As I add new clauses to the Boolean Query, my queryNorm value goes down which is impacting the results.
For example: (The complete stand alone application attached with the email. I am using Lucene 3.1.0)
I indexed following 6 documents
addDoc("author1", "My first book", "123"); --> 1st column == author name, 2nd = subject, 3rd column = isbn #
addDoc("author2", "My next book", "333");
addDoc("author2", "this first text", "444");
addDoc("author3", "test the knowledge", "456");
addDoc("author4", "knowledge is vertue", "789");
addDoc("author5", "saurabh", "222");
The Boolean Query given below generates following result:
Query = (author:author1) (subject:book subject:first subject:my) -isbn:123
Match: 26.498592% || Doc Author: author2 || Doc subject: My next book || Doc ISBN: 333
Match: 8.280809% || Doc Author: author2 || Doc subject: this first text || Doc ISBN: 444
Now to this boolean Query if I add a new query, in this case a spannear Query with the search values which does not exists, my result percentage goes down.
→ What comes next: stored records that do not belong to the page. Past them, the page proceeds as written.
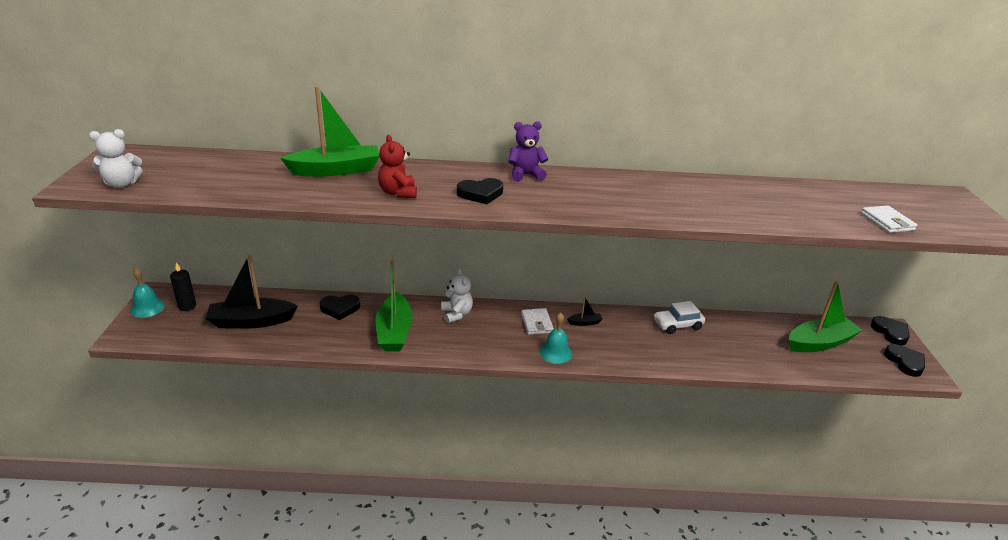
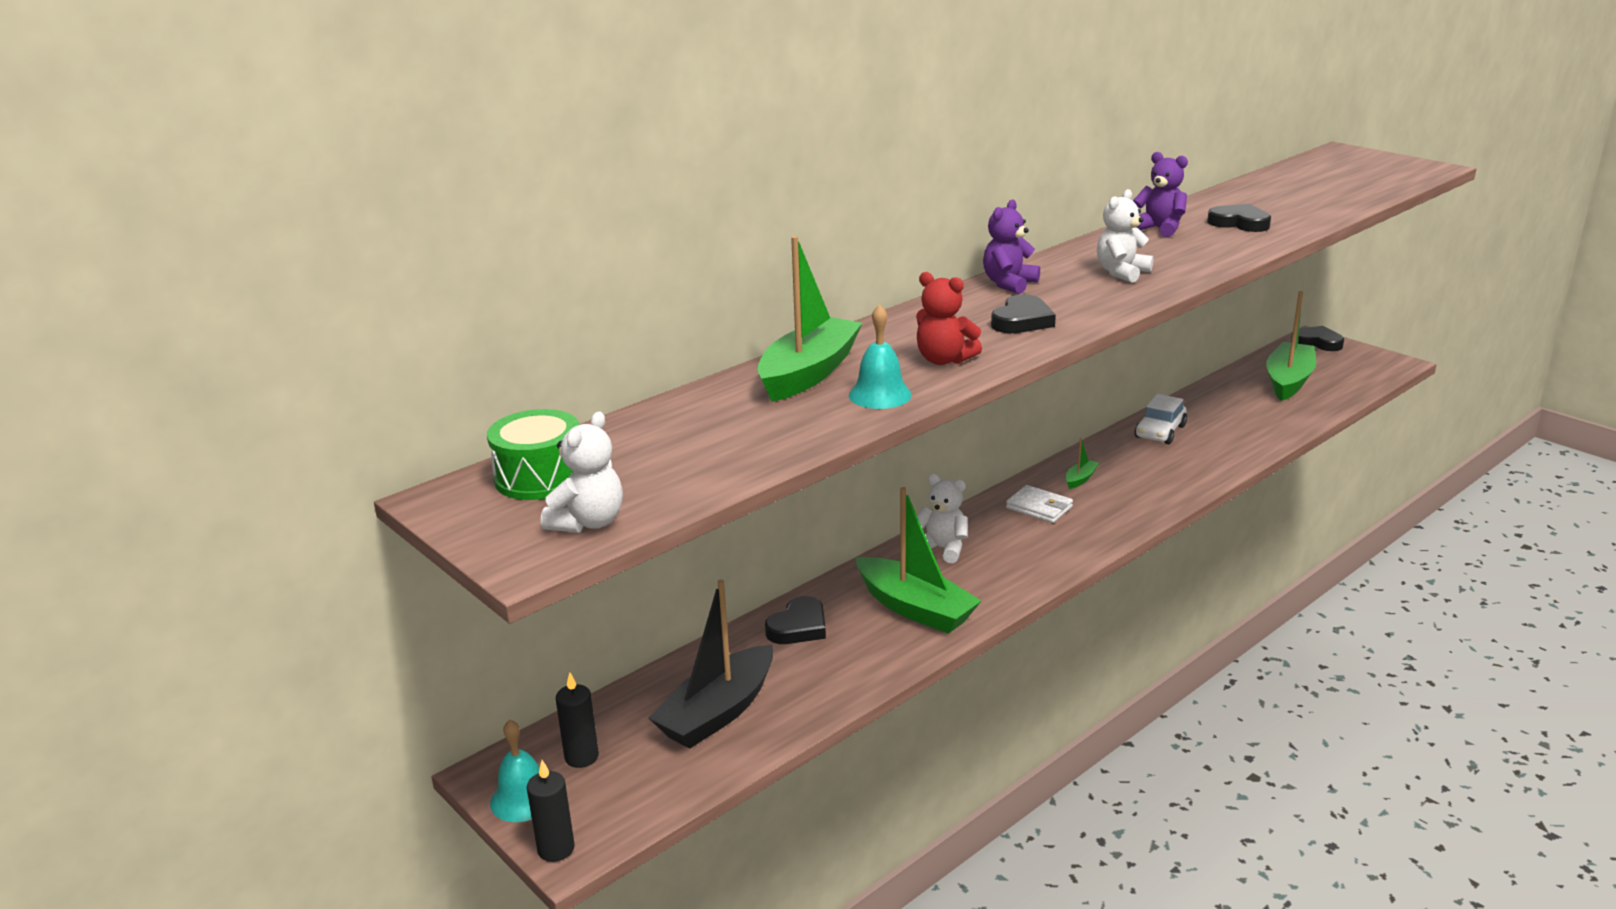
camera: 40 degrees left, 5 degrees down
(121, 332) = (556, 849): none -> black candle
(156, 160) = (540, 477): none -> green drum
(555, 352) = (1111, 523): turquoise bell -> turquoise bell (880, 395)
(584, 323) = (1080, 479): black boat -> green boat
(596, 196) = (1121, 273): none -> white teddy bear
(685, 185) = (1159, 229): none -> purple teddy bear
(887, 222) = (1359, 192): white wallet -> none
(905, 362) = (1367, 361): black heart -> black heart (1239, 223)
Query = (author:author1) (subject:book subject:first subject:my) -isbn:123 spanNear([subject:not, subject:found], 3, true)
Match: 9.584372% || Doc Author: author2 || Doc subject: My next book || Doc ISBN: 333
Match: 2.995116% || Doc Author: author2 || Doc subject: this first text || Doc ISBN: 444
Now the problem is, same documents which matched with 26 and 8 percentile in the first query result, now matched with 9 and 2 percentile. Ideally I do not expect any change in the result percentage as all my clauses are with Boolean OR parameter. But due to the queryNorm factor getting updated due to the addition of new clause, my result is getting impacted. (You can see the complete code in the attached java file)
Now in a scenario where my job is to find if 100 special words (either single words or combination of multiple words) are present in the document or no, my result will go way down because not all documents will have those words and my queryNorm will be way low due to addition of 99 OR Boolean clauses.
Is there a way I can get consistent result regardless of the OR clauses I add to my query? I mean is there a way I can control the queryNorm if this is what is the root cause?